During World War I, when the German army was approaching, Józef Tyszkiewicz and his family left the manor and moved to St. Petersburg. Before the beginning of World War II, the Manor was managed by the Count’s eldest son, Andrzej.
During the war, the German army occupied the Manor, and after the war it was nationalised by the Soviet government.
French landscape architect Édouard André arrived at Užutrakis in 1898. Here he developed an 80-hectare mixed style park in his characteristic style. In front of the palace, he designed parterres of regular shape with trimmed lime alleys, ornamental flower gardens, marble vases and sculptures.
The architect skilfully exploited the contrasting landscape of the peninsula, highlighting its hills with compositions of artificial rocks, and strengthening the glow of the surrounding lakes with a complex system of ponds. More than 20 ponds were artificially dug, which interlinked with each other and the lakes, thus creating a unique park full of water reflections, where the boundaries between the land and water would disappear.
The Restored Manor
The manor of the estate was not only luxurious, but it also allowed everyone to admire the spectacular scenery. In the second half of the 20th century, the palace was abandoned, but today it is being gradually restored.

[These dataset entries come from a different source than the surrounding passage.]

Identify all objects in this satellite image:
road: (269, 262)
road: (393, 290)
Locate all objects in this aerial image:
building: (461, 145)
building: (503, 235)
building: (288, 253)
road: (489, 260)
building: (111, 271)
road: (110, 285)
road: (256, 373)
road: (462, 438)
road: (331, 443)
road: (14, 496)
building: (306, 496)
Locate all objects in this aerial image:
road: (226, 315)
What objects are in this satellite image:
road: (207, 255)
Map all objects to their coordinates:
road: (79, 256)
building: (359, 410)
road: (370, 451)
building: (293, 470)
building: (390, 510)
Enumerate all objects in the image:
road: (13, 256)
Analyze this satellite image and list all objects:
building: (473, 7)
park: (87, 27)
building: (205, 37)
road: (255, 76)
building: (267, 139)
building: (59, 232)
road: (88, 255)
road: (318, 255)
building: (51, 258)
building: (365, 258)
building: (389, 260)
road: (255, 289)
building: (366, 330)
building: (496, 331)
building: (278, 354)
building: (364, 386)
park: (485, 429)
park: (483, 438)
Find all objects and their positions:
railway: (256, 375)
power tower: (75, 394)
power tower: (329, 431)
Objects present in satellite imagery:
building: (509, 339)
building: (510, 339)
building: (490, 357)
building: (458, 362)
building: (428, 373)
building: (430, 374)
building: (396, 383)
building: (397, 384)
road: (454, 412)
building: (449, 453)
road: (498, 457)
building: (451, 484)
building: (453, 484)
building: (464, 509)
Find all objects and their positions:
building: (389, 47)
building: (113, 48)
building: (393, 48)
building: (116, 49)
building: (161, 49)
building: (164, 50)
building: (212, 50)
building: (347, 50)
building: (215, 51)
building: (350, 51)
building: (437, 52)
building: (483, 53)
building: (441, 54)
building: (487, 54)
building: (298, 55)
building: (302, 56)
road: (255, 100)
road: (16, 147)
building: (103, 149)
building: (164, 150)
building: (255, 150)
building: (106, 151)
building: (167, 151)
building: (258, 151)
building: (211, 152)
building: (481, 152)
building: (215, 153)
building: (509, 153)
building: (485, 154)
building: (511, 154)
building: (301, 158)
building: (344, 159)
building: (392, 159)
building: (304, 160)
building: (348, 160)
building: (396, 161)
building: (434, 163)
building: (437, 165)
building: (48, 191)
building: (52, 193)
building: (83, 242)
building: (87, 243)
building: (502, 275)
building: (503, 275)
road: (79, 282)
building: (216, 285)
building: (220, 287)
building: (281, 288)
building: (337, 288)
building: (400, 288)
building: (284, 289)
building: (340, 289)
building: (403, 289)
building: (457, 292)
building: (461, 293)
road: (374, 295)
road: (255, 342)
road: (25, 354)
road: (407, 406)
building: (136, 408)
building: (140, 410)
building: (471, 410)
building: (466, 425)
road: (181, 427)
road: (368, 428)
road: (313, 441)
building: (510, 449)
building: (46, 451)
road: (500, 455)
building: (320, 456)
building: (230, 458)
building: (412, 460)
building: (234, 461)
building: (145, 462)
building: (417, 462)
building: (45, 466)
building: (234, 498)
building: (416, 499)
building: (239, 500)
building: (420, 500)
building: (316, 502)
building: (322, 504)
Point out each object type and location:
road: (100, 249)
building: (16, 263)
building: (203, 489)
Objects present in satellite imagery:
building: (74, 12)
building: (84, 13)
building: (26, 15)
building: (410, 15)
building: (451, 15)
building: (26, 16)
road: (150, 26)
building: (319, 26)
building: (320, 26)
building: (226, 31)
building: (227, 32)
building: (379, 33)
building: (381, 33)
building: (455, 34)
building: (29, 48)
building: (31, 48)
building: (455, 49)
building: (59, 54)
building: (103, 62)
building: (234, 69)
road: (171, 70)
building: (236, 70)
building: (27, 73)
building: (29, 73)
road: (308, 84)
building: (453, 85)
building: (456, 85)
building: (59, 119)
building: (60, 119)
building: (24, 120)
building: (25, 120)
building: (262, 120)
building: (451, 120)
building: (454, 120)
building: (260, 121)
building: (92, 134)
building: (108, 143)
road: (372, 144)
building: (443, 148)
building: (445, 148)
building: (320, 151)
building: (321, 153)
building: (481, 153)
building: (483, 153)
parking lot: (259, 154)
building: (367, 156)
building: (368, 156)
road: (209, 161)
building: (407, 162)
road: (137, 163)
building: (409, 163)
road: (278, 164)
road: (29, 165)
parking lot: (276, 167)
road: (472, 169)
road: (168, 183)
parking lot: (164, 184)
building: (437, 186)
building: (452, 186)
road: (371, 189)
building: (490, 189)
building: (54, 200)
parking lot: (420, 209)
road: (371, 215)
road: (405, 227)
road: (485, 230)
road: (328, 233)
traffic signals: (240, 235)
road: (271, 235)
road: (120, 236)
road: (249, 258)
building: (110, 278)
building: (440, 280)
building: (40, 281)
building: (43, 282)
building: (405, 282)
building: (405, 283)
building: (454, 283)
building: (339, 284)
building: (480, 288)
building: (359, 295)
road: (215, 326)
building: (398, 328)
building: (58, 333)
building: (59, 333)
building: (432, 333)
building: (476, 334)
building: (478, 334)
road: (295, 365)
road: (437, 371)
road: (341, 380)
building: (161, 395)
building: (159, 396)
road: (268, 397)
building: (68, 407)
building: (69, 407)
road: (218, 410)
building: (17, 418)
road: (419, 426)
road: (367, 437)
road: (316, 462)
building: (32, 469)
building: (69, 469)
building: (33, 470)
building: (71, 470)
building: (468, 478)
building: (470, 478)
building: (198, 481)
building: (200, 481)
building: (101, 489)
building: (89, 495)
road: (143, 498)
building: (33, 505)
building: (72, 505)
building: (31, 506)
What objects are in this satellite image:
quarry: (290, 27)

In 2008, the exterior, the first floor, the attic, the lobby and the staircases of the palace were refurbished. In 2010, the first restored chamber of the manor was opened to the public. It was a representative dining room decorated in the style of Louis XVI. At the same time, the original design of the entire ground floor was restored, as was the delicate wall moulding. In the same year, the restoration of the Tapestries Chamber was also completed.
A great number of local and imported plants can be found in Užutrakis Manor Park. They include 38 species of indigenous Lithuanian trees, 54 species of imported trees and shrubs, and 400 species and forms of herbaceous plants. Many of these plants were planted by Édouard André.
The Park is home to seven species of bats, a number of squirrels and roe deer. The ponds and their surrounding areas create a habitat for rare species of frogs, smooth newts, the great crested newts and otters. The old trees in the park are frequented by woodpeckers, black woodpeckers and owls. Areas surrounding the Park shelter the nests of goshawks and marsh harriers; the roof of the palace is cherished by mergansers, while the ponds provide food for herons and common terns.
From the day of its foundation, the estate was decorated with many sculptures which included copies of works by Antoine Coysevox, a famous 18thcentury French sculptor. They would usually depict ancient gods and goddesses. Almost all of the sculptures were destroyed after World War II, but today attempts are being made to restore them and return them to the Park.
The park also features a sculpture of the ancient goddess Diana, modelled after the mother of King Louis XV of France, Marie-Adélaïde de Savoie. This sculpture, as well as the sculptures of Flora and Hamadryad, are copies of original pieces on display in the Louvre. The works also include a statue of Bacchus, various busts and a sculpture of the Virgin Mary located on the lake’s shore. The latter was the longest surviving sculpture of the Park.
This sculpture could still be seen by visitors in 1964. Later, it was thrown into the lake. In 1975, the damaged sculpture was found in Varnikai Village cemetery and moved to the church of Trakai parish. Today, there is a copy of the sculpture of the Virgin Mary in Užutrakis Park.